Michigan Attorney: “Computer Program, Not Human Error Flipped Vote”

“Secretary of State Jocelyn Benson said it happened by human error. We discovered that’s not true, that’s a lie. It didn’t happen by human error. It happened by a computer program called Dominion Voting Systems,” Michigan Attorney Matthew DePerno said in an interview on Newsmax.

DePerno is representing plaintiff William Bailey in a lawsuit against Antrim County. Bailey noted that the county initially reported former Vice President Joe Biden winning the county by more than two thousand votes over President Donald Trump, but later changed the results to show Trump received nearly four thousand more votes than his opponent.

Election officials claimed what happened was due to a human error, after initially suggesting it was in part because of a software issue.

DePerno said that through the lawsuit, his team was able to get access to the Dominion Voting Systems program. Earlier this month they retrieved sixteen thumb drives and sixteen data cards, as well as the forensic image of the actual tabulation machine in the Antrim County clerk office.

“My team has been running analysis through that forensic image since Sunday,” he said.

Last week a judge ordered Antrim County to preserve and protect all records regarding vote tabulation, to not turn on the Dominion tabulator, and to not connect the tabulator to the internet.
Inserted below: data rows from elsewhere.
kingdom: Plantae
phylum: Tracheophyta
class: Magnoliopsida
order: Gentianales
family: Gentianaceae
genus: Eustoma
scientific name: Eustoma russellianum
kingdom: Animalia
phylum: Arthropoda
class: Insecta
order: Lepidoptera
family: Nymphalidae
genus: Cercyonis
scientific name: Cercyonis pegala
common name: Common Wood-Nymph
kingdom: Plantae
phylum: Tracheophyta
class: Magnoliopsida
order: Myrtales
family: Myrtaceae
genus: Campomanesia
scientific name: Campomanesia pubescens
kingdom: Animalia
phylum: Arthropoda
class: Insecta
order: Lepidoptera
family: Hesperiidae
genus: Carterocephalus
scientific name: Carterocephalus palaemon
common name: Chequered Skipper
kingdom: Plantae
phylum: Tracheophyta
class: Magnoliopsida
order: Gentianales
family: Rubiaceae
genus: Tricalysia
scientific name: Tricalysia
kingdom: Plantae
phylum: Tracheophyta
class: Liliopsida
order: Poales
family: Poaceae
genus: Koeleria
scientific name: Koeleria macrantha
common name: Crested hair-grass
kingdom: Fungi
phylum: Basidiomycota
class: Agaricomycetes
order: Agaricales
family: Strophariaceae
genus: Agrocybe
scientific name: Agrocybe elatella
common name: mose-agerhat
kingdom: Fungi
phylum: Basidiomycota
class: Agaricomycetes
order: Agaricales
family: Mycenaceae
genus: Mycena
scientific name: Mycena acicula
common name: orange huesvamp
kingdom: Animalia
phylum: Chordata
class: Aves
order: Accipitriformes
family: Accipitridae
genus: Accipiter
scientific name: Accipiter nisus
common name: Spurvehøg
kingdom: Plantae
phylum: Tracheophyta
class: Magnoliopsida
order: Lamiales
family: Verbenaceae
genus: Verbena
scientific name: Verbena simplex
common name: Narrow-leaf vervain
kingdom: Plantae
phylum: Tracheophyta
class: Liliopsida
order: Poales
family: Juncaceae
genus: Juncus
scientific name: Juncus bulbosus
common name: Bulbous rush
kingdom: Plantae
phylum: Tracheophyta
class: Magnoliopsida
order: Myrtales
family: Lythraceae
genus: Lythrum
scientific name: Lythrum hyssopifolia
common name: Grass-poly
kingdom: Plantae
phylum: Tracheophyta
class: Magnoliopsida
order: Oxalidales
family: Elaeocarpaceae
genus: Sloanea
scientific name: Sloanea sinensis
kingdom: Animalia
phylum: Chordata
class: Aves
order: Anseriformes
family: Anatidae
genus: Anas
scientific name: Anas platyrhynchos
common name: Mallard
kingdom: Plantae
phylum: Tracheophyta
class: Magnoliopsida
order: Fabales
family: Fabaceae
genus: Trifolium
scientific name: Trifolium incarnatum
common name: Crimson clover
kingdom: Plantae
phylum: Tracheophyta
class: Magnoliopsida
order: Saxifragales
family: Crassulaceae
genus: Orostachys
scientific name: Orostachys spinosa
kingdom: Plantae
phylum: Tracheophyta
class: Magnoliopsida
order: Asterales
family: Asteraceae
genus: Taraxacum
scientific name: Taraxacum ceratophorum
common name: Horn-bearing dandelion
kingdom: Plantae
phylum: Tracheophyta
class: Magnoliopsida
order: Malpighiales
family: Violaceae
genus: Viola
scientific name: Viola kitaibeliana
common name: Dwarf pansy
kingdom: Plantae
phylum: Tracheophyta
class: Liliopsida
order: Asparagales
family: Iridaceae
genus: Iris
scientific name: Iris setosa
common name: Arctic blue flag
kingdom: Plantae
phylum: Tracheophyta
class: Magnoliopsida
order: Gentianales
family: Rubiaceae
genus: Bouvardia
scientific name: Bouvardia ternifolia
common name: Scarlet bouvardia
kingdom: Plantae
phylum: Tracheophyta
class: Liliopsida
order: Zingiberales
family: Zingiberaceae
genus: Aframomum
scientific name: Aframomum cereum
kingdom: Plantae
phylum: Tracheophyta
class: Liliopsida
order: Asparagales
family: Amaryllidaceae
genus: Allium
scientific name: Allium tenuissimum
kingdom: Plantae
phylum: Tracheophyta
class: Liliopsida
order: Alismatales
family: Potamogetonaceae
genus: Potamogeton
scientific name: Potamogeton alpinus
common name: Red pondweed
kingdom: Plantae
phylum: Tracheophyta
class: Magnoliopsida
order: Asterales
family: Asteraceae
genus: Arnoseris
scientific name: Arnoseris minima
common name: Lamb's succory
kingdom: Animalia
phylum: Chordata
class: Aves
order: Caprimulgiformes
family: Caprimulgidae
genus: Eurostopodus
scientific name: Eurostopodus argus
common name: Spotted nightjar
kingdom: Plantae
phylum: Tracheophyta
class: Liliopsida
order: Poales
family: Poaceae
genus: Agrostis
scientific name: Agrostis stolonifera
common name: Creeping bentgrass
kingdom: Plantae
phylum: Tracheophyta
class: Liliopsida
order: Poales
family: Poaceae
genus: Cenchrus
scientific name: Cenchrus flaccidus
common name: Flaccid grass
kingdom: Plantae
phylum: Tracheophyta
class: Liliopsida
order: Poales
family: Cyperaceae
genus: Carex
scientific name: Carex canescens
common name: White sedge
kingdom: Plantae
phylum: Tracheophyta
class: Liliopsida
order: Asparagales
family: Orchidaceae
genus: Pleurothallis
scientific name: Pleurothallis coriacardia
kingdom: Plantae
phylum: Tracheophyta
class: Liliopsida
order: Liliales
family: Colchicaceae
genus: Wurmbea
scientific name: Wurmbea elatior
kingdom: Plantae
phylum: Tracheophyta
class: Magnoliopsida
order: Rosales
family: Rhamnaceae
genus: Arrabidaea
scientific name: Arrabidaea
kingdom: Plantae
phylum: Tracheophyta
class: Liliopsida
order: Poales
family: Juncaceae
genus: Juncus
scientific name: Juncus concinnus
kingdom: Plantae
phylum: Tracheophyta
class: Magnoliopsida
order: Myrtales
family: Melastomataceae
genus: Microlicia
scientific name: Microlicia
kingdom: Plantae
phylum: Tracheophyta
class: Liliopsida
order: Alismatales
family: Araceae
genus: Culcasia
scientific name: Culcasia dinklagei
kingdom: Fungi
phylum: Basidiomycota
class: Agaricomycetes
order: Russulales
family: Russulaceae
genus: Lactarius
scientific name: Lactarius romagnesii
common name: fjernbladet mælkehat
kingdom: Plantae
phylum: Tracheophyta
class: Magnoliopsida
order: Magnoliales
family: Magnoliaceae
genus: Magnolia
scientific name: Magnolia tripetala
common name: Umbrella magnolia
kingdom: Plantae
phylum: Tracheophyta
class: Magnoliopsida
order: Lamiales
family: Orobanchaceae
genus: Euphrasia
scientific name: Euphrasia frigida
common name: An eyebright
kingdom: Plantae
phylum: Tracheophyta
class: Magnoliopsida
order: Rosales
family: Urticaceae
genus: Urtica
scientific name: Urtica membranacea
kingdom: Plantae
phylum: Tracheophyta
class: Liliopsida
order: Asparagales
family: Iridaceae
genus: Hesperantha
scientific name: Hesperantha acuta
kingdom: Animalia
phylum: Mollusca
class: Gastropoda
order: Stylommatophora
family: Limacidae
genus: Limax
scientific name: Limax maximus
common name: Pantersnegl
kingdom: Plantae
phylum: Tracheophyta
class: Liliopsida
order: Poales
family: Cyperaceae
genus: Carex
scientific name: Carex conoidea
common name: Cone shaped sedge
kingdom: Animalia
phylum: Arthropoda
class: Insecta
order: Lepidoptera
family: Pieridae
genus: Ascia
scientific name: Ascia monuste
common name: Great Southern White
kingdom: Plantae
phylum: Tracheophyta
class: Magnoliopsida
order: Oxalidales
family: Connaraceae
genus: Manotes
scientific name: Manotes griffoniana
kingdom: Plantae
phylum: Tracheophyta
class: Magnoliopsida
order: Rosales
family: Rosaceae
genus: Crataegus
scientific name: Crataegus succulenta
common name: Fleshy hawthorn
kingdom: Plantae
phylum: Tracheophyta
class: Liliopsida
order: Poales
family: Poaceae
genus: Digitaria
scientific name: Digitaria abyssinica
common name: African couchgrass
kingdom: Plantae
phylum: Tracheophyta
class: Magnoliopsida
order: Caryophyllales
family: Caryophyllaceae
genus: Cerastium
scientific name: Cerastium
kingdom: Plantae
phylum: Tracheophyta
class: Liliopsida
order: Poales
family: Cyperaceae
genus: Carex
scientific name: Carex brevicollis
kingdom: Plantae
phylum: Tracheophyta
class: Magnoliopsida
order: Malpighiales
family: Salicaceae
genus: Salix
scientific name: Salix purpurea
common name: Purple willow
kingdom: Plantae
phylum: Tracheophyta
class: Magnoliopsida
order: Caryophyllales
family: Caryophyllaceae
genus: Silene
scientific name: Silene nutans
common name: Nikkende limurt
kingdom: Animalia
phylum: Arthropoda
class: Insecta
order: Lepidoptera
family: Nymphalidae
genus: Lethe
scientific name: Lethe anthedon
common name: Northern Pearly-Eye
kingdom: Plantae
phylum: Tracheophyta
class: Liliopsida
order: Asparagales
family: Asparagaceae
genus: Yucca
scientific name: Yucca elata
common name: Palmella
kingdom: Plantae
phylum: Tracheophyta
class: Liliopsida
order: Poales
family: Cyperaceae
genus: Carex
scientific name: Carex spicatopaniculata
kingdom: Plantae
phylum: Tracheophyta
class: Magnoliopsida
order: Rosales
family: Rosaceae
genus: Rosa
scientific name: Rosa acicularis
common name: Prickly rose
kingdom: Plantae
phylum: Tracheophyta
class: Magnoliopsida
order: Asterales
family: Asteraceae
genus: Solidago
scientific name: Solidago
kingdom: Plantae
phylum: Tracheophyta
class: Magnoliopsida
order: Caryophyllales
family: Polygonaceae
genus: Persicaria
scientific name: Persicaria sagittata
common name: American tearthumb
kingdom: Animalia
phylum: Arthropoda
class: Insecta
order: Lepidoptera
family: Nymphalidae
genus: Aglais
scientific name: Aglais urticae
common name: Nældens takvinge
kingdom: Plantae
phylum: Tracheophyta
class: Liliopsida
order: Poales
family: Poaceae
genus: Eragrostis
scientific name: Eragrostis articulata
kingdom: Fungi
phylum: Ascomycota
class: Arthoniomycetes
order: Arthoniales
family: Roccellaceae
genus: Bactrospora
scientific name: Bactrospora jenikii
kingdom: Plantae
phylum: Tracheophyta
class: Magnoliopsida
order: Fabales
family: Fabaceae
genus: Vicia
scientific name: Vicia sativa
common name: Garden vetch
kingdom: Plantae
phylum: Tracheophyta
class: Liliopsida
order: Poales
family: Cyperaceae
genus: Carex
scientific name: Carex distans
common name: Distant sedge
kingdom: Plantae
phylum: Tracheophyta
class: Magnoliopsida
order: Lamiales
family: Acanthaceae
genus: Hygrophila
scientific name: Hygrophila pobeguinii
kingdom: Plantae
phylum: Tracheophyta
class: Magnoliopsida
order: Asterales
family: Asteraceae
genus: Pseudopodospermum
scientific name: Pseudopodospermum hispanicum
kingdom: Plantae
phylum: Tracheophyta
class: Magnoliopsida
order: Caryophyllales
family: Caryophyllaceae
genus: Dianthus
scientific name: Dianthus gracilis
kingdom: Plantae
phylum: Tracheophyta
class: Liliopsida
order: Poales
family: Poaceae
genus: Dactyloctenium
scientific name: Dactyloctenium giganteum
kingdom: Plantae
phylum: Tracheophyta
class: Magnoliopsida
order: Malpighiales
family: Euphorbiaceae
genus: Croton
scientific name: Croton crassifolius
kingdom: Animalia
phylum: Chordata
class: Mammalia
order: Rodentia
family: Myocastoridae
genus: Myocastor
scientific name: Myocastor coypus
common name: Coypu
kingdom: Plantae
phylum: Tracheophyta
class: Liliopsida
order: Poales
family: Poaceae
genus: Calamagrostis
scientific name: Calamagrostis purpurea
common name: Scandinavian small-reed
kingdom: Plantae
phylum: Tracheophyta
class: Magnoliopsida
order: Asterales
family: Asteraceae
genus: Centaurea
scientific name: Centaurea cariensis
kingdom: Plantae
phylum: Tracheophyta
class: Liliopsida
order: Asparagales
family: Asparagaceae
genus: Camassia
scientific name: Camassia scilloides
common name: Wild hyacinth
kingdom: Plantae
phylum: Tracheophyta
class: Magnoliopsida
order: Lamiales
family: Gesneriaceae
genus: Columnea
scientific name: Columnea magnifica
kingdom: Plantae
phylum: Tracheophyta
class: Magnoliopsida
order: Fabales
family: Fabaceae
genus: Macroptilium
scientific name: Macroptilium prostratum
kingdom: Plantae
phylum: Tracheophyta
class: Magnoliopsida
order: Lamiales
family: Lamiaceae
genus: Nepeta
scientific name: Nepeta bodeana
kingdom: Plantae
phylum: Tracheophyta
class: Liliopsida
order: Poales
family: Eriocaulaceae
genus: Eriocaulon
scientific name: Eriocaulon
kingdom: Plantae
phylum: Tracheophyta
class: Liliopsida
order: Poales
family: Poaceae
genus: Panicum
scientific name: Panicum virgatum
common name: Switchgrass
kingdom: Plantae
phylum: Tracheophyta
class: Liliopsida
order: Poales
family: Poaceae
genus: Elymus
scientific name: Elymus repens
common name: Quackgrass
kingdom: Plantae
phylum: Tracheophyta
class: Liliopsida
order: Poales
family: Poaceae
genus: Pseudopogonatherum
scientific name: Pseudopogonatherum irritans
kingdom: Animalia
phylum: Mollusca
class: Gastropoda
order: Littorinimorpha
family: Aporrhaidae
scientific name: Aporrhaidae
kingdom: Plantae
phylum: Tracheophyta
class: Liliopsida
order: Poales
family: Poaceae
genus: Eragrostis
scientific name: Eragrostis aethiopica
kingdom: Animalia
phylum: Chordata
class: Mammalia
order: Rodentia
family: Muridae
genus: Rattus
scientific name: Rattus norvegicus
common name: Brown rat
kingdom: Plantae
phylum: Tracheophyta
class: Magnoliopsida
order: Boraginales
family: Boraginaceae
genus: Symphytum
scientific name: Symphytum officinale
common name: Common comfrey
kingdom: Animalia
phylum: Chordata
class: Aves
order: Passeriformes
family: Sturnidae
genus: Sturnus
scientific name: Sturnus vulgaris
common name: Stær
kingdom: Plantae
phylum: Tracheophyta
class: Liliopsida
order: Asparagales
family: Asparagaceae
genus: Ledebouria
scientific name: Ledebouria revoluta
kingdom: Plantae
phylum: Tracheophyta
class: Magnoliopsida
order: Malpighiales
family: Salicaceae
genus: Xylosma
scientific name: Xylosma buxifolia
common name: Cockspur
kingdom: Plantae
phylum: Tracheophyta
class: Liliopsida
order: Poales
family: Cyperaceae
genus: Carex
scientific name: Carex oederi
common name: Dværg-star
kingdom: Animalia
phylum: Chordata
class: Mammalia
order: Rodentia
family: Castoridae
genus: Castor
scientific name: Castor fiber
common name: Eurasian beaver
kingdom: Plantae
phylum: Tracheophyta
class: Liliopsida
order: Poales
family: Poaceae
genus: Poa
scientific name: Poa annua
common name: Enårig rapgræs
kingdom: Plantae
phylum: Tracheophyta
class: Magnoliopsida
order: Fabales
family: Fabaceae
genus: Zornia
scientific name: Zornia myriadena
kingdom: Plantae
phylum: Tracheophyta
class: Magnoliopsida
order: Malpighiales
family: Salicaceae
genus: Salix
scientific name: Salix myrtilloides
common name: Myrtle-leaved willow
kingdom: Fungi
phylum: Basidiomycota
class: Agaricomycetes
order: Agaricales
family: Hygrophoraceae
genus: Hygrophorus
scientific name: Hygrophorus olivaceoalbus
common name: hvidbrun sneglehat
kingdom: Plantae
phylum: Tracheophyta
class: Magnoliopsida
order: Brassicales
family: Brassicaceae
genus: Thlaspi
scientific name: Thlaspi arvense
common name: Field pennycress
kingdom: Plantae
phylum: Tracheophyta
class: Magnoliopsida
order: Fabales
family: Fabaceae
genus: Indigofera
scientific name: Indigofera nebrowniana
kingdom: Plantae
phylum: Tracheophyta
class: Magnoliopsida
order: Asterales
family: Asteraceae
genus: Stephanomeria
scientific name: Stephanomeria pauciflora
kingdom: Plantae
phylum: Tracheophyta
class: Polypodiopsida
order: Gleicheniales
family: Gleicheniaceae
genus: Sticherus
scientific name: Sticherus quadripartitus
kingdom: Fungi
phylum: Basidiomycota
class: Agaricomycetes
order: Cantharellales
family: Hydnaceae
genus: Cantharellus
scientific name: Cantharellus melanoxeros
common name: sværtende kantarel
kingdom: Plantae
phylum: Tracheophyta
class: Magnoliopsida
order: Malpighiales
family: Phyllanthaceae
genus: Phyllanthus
He also ruled that the plaintiff could take forensic images from the tabulator and investigate the image, thumb drives, and software.

DePerno on Friday filed an emergency motion with the Antrim County Circuit Court, asking them to lift a protective order so that his team can release the results of the forensic examination to the public.

In comments to local press DePerno, who has said he is not working for but is “happy to cooperate” with the Trump legal team, claimed that his court filings will prove that the Dominion software tabulators are compromised.

Representatives of Dominion, whose equipment is used in most Michigan counties and in states around the nation, have agreed to testify before the Michigan Legislature Tuesday or Wednesday.